Crise alimentaire: la FAO sur la sellette

ROME (AFP) — A un mois d'une importante réunion internationale à Rome sur la crise alimentaire mondiale, la FAO, l'organisation de l'ONU pour l'alimentation et l'agriculture, se retrouve sur la sellette après de nouvelles critiques sur son manque d'efficacité supposé.

Le président sénégalais Abdoulaye Wade a lancé dimanche soir une attaque virulente contre l'organisation dont le siège est à Rome, estimant qu'elle devait être "supprimée", une déclaration que la FAO a refusé de commenter.

"La situation actuelle est largement son échec et les cris d'orfraie n'y feront rien. Cette institution aux activités dupliquées par d'autres, apparemment plus efficaces (...), est un gouffre d'argent largement dépensé en fonctionnement pour très peu d'opérations efficaces sur le terrain", a accusé M. Wade.

Des experts européens et africains ont joint leur voix à ces critiques.

"La FAO est devenue un lourd appareil qui a trop élargi ses prérogatives. Elle doit se concentrer sur son rôle central qui est la garantie alimentaire, sinon elle pourrait devenir superflue", a déclaré à l'AFP un expert de l'ONG allemande Welthungerhilfe (Aide mondiale contre la faim), Rafael Schneider.

"Je suis aussi très sceptique et de plus en plus critique de l'action d'institutions telles que la FAO. Elles ne sont absolument pas efficaces sur le terrain", a pour sa part estimé le Camerounais Bernard Njonga, président de l'ONG Association citoyenne de défense des intérêts collectifs (Acdic).

L'agence spécialisée de l'ONU a cependant trouvé aussi des défenseurs.

Le secrétaire général du ministère de l'Agriculture de la République démocratique du Congo (RDC), Ali Ramazani, a qualifié d'"aberration" les propos de M. Wade.

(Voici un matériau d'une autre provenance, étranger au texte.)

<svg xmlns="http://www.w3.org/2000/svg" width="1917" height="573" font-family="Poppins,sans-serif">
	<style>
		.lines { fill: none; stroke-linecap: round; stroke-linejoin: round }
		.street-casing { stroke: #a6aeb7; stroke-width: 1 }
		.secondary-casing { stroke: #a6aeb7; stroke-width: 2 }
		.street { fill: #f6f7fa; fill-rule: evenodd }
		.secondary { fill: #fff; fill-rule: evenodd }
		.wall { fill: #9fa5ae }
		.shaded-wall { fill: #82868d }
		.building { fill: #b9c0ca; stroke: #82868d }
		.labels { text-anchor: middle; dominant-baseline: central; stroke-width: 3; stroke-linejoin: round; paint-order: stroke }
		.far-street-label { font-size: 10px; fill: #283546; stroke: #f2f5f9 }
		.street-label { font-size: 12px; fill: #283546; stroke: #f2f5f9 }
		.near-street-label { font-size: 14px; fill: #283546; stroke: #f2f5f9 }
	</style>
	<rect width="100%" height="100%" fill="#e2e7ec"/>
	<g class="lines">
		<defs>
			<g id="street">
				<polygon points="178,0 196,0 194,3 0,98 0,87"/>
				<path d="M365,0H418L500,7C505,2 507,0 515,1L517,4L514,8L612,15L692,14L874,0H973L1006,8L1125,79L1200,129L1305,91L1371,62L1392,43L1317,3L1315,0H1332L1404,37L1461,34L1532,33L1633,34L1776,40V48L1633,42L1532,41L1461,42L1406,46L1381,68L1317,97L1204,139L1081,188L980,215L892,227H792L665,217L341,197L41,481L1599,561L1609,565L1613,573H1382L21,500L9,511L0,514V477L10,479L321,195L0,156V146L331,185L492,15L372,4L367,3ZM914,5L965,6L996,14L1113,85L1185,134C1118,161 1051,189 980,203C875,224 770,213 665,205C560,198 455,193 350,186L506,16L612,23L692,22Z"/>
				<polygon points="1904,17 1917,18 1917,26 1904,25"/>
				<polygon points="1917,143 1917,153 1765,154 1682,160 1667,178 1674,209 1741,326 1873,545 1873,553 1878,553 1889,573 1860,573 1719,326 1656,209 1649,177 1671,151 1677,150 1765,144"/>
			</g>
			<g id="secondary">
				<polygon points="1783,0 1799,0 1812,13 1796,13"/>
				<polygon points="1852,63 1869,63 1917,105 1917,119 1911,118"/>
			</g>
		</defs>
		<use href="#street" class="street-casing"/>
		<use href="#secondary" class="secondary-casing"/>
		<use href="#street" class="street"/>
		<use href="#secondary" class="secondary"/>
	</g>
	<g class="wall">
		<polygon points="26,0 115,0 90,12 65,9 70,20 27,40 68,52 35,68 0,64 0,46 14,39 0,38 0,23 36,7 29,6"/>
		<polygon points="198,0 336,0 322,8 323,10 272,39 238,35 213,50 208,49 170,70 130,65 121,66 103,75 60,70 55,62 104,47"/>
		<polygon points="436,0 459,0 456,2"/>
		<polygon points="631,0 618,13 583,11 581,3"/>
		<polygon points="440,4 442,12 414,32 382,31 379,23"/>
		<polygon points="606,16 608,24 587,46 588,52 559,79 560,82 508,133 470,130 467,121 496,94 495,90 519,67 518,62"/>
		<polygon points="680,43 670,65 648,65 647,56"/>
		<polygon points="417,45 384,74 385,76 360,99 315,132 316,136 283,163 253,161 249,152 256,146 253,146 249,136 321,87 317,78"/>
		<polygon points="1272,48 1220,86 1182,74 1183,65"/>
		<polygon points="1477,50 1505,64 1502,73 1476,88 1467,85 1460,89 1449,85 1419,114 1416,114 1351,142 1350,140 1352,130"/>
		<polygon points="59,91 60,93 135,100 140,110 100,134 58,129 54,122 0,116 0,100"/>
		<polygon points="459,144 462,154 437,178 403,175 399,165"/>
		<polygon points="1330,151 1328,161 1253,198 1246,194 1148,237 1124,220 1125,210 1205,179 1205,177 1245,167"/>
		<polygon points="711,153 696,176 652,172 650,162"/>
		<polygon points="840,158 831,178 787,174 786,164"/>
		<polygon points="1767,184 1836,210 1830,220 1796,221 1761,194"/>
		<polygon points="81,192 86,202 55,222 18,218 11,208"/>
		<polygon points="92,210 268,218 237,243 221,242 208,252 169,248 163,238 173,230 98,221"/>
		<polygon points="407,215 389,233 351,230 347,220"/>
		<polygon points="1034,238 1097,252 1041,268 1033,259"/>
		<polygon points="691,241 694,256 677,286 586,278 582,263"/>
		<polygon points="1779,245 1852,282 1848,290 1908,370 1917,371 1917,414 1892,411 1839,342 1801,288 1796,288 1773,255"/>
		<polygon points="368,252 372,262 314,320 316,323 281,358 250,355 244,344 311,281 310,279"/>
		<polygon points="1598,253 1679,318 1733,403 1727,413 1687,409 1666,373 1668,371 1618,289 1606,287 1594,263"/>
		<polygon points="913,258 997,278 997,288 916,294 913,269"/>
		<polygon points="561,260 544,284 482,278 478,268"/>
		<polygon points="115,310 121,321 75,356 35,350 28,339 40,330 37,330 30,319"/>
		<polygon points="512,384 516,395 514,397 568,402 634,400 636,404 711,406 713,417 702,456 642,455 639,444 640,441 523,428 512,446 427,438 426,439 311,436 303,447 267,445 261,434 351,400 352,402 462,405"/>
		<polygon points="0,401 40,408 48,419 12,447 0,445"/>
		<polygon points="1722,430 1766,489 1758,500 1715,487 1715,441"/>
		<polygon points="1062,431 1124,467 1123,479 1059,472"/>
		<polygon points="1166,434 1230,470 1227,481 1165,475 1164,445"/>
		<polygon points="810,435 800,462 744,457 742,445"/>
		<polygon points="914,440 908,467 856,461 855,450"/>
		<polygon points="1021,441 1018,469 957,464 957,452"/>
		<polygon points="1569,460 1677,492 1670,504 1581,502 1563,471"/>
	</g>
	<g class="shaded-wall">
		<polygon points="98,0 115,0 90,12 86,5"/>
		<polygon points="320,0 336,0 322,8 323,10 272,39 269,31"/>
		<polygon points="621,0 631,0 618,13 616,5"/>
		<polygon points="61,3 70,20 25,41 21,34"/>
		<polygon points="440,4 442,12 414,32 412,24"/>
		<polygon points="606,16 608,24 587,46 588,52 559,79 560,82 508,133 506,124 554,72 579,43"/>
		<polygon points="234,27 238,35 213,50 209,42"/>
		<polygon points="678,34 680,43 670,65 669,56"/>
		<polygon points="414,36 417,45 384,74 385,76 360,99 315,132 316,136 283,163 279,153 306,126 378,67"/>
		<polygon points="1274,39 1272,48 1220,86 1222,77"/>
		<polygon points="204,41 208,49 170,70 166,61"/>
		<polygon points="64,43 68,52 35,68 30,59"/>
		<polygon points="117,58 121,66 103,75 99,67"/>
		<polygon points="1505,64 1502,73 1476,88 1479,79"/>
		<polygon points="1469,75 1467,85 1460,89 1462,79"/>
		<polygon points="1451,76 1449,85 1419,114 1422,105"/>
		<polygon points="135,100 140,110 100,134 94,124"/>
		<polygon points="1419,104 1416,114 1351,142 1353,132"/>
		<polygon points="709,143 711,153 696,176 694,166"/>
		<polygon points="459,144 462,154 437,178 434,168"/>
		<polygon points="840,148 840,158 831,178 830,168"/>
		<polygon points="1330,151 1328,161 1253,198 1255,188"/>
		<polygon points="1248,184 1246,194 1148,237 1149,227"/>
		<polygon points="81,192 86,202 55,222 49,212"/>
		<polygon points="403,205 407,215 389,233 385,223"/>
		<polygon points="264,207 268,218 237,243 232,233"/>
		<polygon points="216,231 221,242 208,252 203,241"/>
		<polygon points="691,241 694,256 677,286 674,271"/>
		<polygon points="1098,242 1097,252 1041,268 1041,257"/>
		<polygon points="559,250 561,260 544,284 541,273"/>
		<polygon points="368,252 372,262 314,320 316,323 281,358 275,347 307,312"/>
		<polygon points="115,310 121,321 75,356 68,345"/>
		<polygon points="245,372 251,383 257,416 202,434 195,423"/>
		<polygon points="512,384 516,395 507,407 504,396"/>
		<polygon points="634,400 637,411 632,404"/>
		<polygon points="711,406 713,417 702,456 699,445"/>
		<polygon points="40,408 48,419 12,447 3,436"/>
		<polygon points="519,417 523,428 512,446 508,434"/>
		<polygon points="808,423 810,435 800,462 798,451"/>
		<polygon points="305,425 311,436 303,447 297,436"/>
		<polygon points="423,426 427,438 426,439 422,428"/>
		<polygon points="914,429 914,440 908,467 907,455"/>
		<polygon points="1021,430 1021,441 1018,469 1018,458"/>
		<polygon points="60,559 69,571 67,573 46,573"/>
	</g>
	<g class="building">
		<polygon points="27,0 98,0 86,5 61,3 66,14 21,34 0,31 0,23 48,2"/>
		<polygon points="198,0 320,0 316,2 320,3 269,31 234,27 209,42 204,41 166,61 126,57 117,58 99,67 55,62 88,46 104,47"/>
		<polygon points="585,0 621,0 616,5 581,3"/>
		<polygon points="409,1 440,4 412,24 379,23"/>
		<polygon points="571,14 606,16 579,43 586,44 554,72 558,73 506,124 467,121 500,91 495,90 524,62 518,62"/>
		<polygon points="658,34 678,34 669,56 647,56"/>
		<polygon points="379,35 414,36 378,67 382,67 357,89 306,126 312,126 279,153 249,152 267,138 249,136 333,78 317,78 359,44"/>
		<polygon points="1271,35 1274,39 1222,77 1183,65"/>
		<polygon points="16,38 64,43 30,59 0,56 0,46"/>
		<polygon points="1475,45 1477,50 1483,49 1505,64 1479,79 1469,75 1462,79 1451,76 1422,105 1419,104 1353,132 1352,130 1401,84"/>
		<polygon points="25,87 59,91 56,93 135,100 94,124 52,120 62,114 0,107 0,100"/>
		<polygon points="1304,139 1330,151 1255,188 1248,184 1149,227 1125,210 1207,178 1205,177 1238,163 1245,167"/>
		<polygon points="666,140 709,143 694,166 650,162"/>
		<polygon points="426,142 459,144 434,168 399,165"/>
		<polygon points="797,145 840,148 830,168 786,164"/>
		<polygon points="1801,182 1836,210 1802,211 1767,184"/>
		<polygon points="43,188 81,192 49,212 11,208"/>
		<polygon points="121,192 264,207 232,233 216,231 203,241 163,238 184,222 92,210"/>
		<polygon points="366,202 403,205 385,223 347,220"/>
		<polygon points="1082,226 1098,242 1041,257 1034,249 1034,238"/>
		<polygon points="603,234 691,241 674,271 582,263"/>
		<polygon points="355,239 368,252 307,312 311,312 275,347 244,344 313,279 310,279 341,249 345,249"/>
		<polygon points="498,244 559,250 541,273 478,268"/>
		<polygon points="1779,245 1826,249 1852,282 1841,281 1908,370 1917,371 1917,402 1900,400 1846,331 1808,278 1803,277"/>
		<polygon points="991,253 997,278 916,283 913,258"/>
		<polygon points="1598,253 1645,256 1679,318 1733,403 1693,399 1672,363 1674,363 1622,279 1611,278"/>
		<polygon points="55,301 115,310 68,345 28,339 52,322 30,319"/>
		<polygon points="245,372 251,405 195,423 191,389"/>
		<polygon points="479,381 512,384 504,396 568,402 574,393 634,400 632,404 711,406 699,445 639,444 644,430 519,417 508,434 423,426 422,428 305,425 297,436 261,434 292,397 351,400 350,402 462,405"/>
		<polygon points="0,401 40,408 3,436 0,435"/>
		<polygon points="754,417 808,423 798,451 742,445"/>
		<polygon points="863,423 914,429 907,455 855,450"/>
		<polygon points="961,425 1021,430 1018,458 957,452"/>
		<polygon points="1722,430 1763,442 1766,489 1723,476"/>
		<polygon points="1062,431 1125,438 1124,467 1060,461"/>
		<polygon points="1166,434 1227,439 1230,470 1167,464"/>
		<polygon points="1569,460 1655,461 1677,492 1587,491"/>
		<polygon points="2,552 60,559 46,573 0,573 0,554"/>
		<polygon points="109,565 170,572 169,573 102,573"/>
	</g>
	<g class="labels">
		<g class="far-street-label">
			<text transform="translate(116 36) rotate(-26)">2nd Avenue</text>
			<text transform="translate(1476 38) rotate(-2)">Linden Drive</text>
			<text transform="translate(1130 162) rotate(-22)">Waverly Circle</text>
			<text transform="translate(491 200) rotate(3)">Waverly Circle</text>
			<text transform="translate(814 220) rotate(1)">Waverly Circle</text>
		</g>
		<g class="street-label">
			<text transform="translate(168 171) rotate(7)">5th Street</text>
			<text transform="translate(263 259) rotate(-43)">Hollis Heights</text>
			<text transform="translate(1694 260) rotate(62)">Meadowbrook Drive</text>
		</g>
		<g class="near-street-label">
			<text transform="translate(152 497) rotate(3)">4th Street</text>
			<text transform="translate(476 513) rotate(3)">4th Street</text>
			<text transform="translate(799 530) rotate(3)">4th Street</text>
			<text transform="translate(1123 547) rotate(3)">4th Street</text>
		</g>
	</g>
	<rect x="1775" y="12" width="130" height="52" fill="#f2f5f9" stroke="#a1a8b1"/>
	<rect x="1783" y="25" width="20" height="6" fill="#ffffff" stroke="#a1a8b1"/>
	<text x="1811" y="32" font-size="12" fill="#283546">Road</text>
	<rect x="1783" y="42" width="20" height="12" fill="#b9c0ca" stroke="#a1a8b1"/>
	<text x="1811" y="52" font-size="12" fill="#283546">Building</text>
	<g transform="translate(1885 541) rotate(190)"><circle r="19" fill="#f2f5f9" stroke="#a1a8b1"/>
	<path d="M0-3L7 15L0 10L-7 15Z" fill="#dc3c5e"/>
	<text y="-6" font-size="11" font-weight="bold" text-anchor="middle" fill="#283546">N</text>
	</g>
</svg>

"C'est la première fois qu'un Etat souverain demande la suppression d'un important organisme international comme la FAO. C'est une aberration et une fuite en avant", a déclaré M. Ramazani, jugeant que "les pays africains doivent chercher les causes de la crise alimentaire dans leur politique agricole".

Un responsable de l'Association des fermiers du Nigeria, Sabo Nanono, a jugé les propos du président Wade "déplacés", rappelant que la FAO avait "un rôle de conseil, d'assistance technique et de financement de projets" mais que la responsabilité dans ce domaine relevait "des gouvernements".

"Dans une période de troubles dans plusieurs pays à la suite de la crise alimentaire, il est facile pour les gouvernements de désigner la FAO comme bouc émissaire", a déclaré n expert de la FAO sous couvert de l'anonymat.

L'organisation "est très perfectible, mais comme l'a souligné le rapport sur sa gouvernance, elle est indispensable et si elle n'existait pas il faudrait l'inventer", a-t-il ajouté.

Un comité indépendant a préconisé en octobre 2007 une réforme du mode de gouvernance de la FAO, "trop centralisé, hiérarchisé et peu efficace", tout en affirmant que "le monde a besoin de la FAO".

"Le secteur agricole a été délaissé ces 15 dernières années. Seule la FAO disait que c'était important mais n'arrivait pas à se faire entendre", a rappelé l'expert.

"Aussi laide, sale, méchante et coûteuse soit-elle, la FAO est la seule agence à avoir le savoir-faire global" dans la lutte contre la faim, a estimé Renato Brunetta, un des conseillers économiques de Silvio Berlusconi, futur chef du gouvernement italien, dans le Corriere della Sera de lundi.

La controverse sur le rôle de la FAO est intervenue un mois avant une réunion à haut niveau sur la "sécurité alimentaire mondiale à la lumière du changement climatique et des bioénergies", qui doit avoir lieu du 3 au 5 juin à Rome et à laquelle doivent participer de nombreux chefs d'Etat et de gouvernement.

Le budget de fonctionnement pour 2008-2009 de la FAO s'élève à 867,6 millions de dollars.